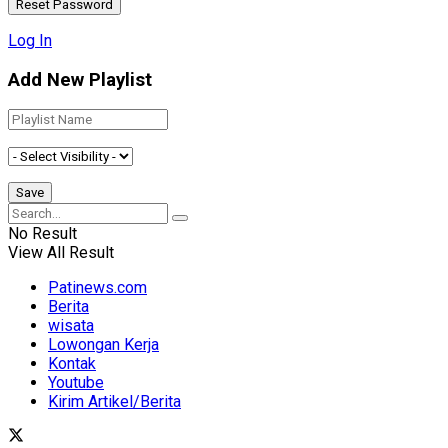
Log In
Add New Playlist
No Result
View All Result
Patinews.com
Berita
wisata
Lowongan Kerja
Kontak
Youtube
Kirim Artikel/Berita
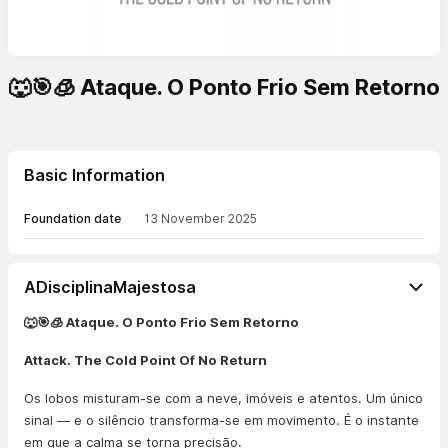
🐺🎯🧊 Ataque. O Ponto Frio Sem Retorno
Basic Information
Foundation date
13 November 2025
ADisciplinaMajestosa
🐺🎯🧊 Ataque. O Ponto Frio Sem Retorno
Attack. The Cold Point Of No Return
Os lobos misturam-se com a neve, imóveis e atentos. Um único
sinal — e o silêncio transforma-se em movimento. É o instante
em que a calma se torna precisão.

HOW TO COMPLETE THIS TASK:
Rewrite the lines above, substituting "Creation date" for "Foundation date" and leaving everything else unchanged. Omit the pictures.

SOLUTION BELOW:
Log In
Add New Playlist
No Result
View All Result
Patinews.com
Berita
wisata
Lowongan Kerja
Kontak
Youtube
Kirim Artikel/Berita
🐺🎯🧊 Ataque. O Ponto Frio Sem Retorno
Basic Information
Creation date
13 November 2025
ADisciplinaMajestosa
🐺🎯🧊 Ataque. O Ponto Frio Sem Retorno
Attack. The Cold Point Of No Return
Os lobos misturam-se com a neve, imóveis e atentos. Um único
sinal — e o silêncio transforma-se em movimento. É o instante
em que a calma se torna precisão.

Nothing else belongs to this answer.